Start of Data

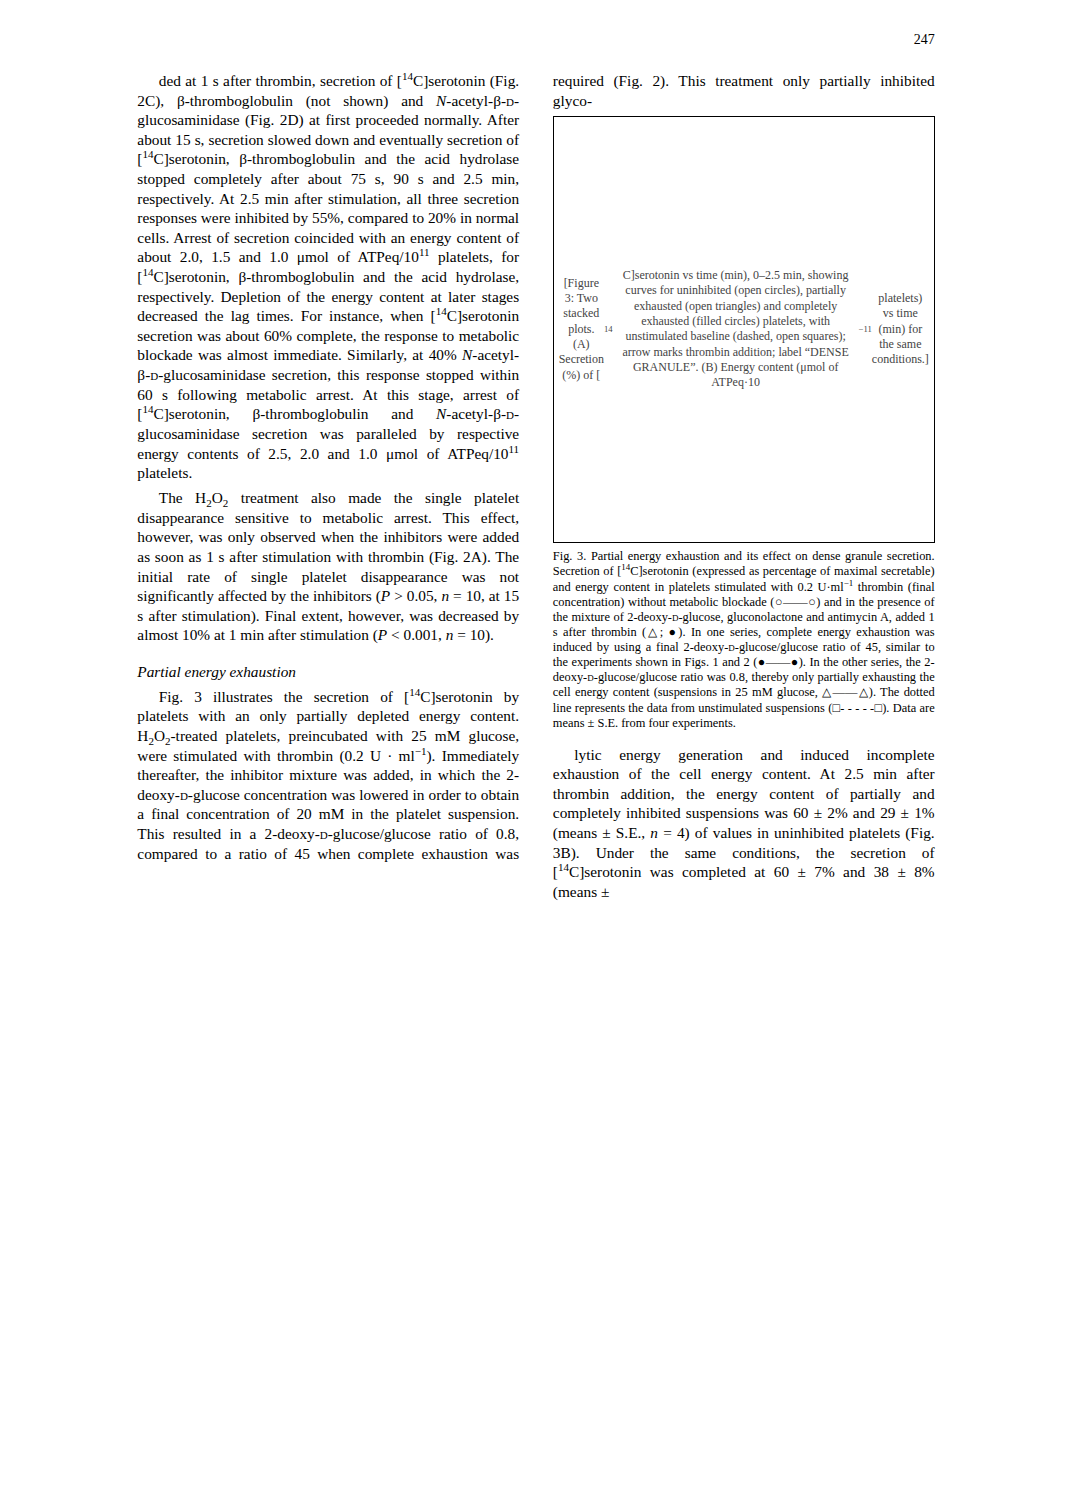247
ded at 1 s after thrombin, secretion of [14C]serotonin (Fig. 2C), β-thromboglobulin (not shown) and N-acetyl-β-d-glucosaminidase (Fig. 2D) at first proceeded normally. After about 15 s, secretion slowed down and eventually secretion of [14C]serotonin, β-thromboglobulin and the acid hydrolase stopped completely after about 75 s, 90 s and 2.5 min, respectively. At 2.5 min after stimulation, all three secretion responses were inhibited by 55%, compared to 20% in normal cells. Arrest of secretion coincided with an energy content of about 2.0, 1.5 and 1.0 μmol of ATPeq/1011 platelets, for [14C]serotonin, β-thromboglobulin and the acid hydrolase, respectively. Depletion of the energy content at later stages decreased the lag times. For instance, when [14C]serotonin secretion was about 60% complete, the response to metabolic blockade was almost immediate. Similarly, at 40% N-acetyl-β-d-glucosaminidase secretion, this response stopped within 60 s following metabolic arrest. At this stage, arrest of [14C]serotonin, β-thromboglobulin and N-acetyl-β-d-glucosaminidase secretion was paralleled by respective energy contents of 2.5, 2.0 and 1.0 μmol of ATPeq/1011 platelets.
The H2O2 treatment also made the single platelet disappearance sensitive to metabolic arrest. This effect, however, was only observed when the inhibitors were added as soon as 1 s after stimulation with thrombin (Fig. 2A). The initial rate of single platelet disappearance was not significantly affected by the inhibitors (P > 0.05, n = 10, at 15 s after stimulation). Final extent, however, was decreased by almost 10% at 1 min after stimulation (P < 0.001, n = 10).
Partial energy exhaustion
Fig. 3 illustrates the secretion of [14C]serotonin by platelets with an only partially depleted energy content. H2O2-treated platelets, preincubated with 25 mM glucose, were stimulated with thrombin (0.2 U · ml−1). Immediately thereafter, the inhibitor mixture was added, in which the 2-deoxy-d-glucose concentration was lowered in order to obtain a final concentration of 20 mM in the platelet suspension. This resulted in a 2-deoxy-d-glucose/glucose ratio of 0.8, compared to a ratio of 45 when complete exhaustion was required (Fig. 2). This treatment only partially inhibited glyco-
[Figure 3: Two stacked plots. (A) Secretion (%) of [14C]serotonin vs time (min), 0–2.5 min, showing curves for uninhibited (open circles), partially exhausted (open triangles) and completely exhausted (filled circles) platelets, with unstimulated baseline (dashed, open squares); arrow marks thrombin addition; label “DENSE GRANULE”. (B) Energy content (μmol of ATPeq·10−11 platelets) vs time (min) for the same conditions.]
Fig. 3. Partial energy exhaustion and its effect on dense granule secretion. Secretion of [14C]serotonin (expressed as percentage of maximal secretable) and energy content in platelets stimulated with 0.2 U·ml−1 thrombin (final concentration) without metabolic blockade (○——○) and in the presence of the mixture of 2-deoxy-d-glucose, gluconolactone and antimycin A, added 1 s after thrombin (△; ●). In one series, complete energy exhaustion was induced by using a final 2-deoxy-d-glucose/glucose ratio of 45, similar to the experiments shown in Figs. 1 and 2 (●——●). In the other series, the 2-deoxy-d-glucose/glucose ratio was 0.8, thereby only partially exhausting the cell energy content (suspensions in 25 mM glucose, △——△). The dotted line represents the data from unstimulated suspensions (□- - - - -□). Data are means ± S.E. from four experiments.
lytic energy generation and induced incomplete exhaustion of the cell energy content. At 2.5 min after thrombin addition, the energy content of partially and completely inhibited suspensions was 60 ± 2% and 29 ± 1% (means ± S.E., n = 4) of values in uninhibited platelets (Fig. 3B). Under the same conditions, the secretion of [14C]serotonin was completed at 60 ± 7% and 38 ± 8% (means ±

End of Data

What is needed
Scan the lines above for the word "means" and copy every one where it occurs.

Result
Fig. 3. Partial energy exhaustion and its effect on dense granule secretion. Secretion of [14C]serotonin (expressed as percentage of maximal secretable) and energy content in platelets stimulated with 0.2 U·ml−1 thrombin (final concentration) without metabolic blockade (○——○) and in the presence of the mixture of 2-deoxy-d-glucose, gluconolactone and antimycin A, added 1 s after thrombin (△; ●). In one series, complete energy exhaustion was induced by using a final 2-deoxy-d-glucose/glucose ratio of 45, similar to the experiments shown in Figs. 1 and 2 (●——●). In the other series, the 2-deoxy-d-glucose/glucose ratio was 0.8, thereby only partially exhausting the cell energy content (suspensions in 25 mM glucose, △——△). The dotted line represents the data from unstimulated suspensions (□- - - - -□). Data are means ± S.E. from four experiments.
lytic energy generation and induced incomplete exhaustion of the cell energy content. At 2.5 min after thrombin addition, the energy content of partially and completely inhibited suspensions was 60 ± 2% and 29 ± 1% (means ± S.E., n = 4) of values in uninhibited platelets (Fig. 3B). Under the same conditions, the secretion of [14C]serotonin was completed at 60 ± 7% and 38 ± 8% (means ±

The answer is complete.